TEXT FOR ANALYSIS:
=======

**1/2 The Jesus Lizard
BANG
(Touch and Go)
Not by any means the best,
but simply the final, release by one of the finest and most iconoclastic punk
bands of the '90s, whose explosive emergence at the decade's dawn, subsequent
weighty influence on their more commercially successful brethren, and enduring
lack of commercial potential despite critical and underground recognition of
their apparent genius might function as some sort of parable for the tangled
narrative arc that was indie-rock. Bang collects the Lizard's singles
output -- including early live sides recorded in Boston -- without adding up to
anything close to a best-of. (The definitive portrait of the band, always more
effective live than in the studio, remains 1994's Show, recorded before
they defected for an unhappy stint at Capitol).

=======

PROVIDED DATA:

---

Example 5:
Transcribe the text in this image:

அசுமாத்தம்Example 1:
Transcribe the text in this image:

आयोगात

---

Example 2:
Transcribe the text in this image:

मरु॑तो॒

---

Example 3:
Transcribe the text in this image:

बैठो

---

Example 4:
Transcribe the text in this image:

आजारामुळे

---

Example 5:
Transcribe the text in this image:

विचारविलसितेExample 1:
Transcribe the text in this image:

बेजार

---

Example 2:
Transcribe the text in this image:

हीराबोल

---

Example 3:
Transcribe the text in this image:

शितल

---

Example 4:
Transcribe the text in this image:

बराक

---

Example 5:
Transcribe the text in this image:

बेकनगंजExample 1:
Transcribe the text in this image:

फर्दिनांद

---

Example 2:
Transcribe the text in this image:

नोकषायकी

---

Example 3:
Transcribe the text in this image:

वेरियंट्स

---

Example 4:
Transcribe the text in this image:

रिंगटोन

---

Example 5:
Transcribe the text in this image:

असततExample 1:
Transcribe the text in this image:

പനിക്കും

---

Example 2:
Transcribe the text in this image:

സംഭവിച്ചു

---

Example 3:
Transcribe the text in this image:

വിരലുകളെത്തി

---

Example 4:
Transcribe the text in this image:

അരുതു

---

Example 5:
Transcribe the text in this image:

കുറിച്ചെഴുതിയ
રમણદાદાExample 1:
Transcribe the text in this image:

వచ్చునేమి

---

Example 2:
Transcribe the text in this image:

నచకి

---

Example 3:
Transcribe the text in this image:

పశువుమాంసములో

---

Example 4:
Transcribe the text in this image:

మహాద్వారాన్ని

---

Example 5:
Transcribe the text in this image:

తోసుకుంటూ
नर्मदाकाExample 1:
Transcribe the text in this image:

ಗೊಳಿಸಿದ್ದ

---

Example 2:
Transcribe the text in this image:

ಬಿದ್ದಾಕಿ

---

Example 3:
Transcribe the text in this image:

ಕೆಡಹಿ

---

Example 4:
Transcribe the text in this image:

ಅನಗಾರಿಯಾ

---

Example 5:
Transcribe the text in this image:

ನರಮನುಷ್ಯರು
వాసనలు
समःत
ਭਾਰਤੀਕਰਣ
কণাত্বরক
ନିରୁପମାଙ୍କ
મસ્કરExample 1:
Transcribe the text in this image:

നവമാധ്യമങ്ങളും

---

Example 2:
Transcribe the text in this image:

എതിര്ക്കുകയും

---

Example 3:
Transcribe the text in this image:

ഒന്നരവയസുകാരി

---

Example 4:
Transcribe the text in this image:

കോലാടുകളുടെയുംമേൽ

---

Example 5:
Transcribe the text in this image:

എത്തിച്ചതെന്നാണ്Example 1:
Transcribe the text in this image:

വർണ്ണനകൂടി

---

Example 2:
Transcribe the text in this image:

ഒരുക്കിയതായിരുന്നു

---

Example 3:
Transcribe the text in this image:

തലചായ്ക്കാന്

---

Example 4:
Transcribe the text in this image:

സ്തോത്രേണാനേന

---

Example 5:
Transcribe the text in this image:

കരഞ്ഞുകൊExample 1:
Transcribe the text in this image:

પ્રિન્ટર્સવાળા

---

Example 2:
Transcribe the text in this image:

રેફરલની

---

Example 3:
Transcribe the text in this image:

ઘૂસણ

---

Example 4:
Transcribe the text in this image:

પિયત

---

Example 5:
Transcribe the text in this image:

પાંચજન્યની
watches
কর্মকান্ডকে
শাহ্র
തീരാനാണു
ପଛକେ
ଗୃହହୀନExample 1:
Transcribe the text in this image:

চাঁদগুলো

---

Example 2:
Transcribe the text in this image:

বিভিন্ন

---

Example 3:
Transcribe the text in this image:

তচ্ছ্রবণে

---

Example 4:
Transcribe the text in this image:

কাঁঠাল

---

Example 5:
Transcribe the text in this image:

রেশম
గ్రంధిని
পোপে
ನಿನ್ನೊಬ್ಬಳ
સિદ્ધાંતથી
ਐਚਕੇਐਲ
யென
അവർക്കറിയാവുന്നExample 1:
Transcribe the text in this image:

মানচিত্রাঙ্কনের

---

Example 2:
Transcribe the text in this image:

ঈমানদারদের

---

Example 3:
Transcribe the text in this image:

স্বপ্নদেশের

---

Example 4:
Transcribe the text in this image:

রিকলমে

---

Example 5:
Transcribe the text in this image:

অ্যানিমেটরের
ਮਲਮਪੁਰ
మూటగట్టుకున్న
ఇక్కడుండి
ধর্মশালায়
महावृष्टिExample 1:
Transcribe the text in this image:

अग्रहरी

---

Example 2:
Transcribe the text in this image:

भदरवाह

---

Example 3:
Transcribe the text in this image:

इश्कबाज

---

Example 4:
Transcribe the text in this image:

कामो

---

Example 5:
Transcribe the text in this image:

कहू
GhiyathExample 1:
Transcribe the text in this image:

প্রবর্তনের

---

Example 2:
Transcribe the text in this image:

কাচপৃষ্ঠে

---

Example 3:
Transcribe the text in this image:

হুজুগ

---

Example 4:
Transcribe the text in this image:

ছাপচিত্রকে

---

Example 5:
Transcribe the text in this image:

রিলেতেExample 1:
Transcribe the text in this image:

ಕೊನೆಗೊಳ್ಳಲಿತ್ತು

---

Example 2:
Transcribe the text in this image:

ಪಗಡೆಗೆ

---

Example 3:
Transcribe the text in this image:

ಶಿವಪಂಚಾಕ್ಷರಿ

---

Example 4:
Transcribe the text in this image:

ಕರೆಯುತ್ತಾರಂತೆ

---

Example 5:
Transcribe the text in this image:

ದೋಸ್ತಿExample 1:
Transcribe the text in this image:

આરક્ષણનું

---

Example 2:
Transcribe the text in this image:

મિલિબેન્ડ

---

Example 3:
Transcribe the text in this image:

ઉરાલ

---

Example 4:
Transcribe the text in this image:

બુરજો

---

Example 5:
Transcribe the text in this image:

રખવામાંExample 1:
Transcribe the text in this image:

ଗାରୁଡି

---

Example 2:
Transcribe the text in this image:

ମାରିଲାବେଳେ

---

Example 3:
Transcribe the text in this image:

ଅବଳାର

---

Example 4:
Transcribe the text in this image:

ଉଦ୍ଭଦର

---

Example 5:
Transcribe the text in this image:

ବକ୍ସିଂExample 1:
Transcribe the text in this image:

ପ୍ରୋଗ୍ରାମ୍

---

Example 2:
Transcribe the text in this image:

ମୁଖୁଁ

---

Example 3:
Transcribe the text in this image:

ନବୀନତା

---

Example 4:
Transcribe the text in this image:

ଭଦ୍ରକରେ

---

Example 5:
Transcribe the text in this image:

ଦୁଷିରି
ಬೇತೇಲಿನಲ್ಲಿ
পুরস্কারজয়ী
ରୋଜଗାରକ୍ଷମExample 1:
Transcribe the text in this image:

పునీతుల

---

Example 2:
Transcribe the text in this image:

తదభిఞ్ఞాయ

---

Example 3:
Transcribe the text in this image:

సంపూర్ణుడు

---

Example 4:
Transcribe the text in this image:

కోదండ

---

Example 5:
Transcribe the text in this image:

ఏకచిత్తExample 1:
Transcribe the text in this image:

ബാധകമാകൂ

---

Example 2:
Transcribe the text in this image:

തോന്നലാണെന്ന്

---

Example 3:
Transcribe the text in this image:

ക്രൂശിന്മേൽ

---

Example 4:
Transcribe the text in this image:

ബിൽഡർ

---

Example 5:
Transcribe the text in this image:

=======

PROBLEM REQUIREMENTS: Continue the review of The Jesus Lizard's Bang above, starting right after its last sentence.

OUTPUT OF THE TASK:
There are few new insights here, but plenty of poisoned pleasures: as always,
singer David Yow, muffled and incorrigible, occupying a warped condition of
mind (drunk? confused? certifiable?) that consistently defies translation or
any apparent satisfaction; a spidery, malevolent elegance lurking amid the
grime; a rhythm section as bedrock as Zeppelin, as tricky as the JB's, and as
ornery as Big Black. If there's a secret revealed, maybe it's in the opening
Chrome medley, which would seem to place the Lizard -- oddly, but in retrospect
squarely -- in a tradition that traces back as much to Chicago's particular
post-industrial nihilism as to punk per se. And although you wouldn't normally
associate the Lizard with minimalism, they cover two songs by German
new-wavers Trio (of Volkswagen-commercial "Da Da Da" fame) -- perhaps the
hidden reservoir for Duane Denison's sophisticated guitar playing, a fussy,
particular formalism he brought to material as roughly vernacular as the Dicks'
"Wheelchair Epidemic" and the band's own "Deaf as a Bat."